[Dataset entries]
((
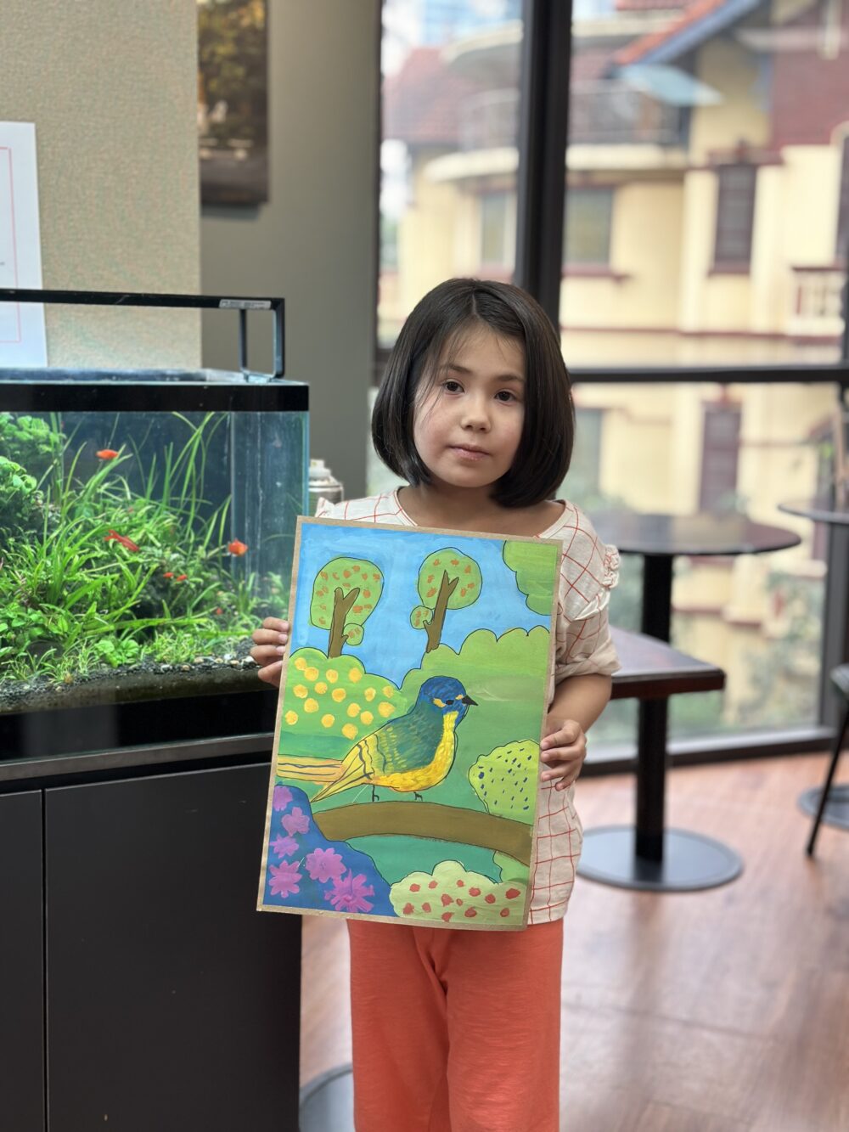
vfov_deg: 39.7
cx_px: 424
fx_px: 1569
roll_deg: -1.4
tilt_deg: -9.3
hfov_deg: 30.3
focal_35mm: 48
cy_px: 566
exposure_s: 1/183
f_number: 1.78
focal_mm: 6.86
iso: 80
))
## Problem requirements
The reply has to reproduce every line above verbatim and contain no pictures.

## Completed task
vfov_deg: 39.7
cx_px: 424
fx_px: 1569
roll_deg: -1.4
tilt_deg: -9.3
hfov_deg: 30.3
focal_35mm: 48
cy_px: 566
exposure_s: 1/183
f_number: 1.78
focal_mm: 6.86
iso: 80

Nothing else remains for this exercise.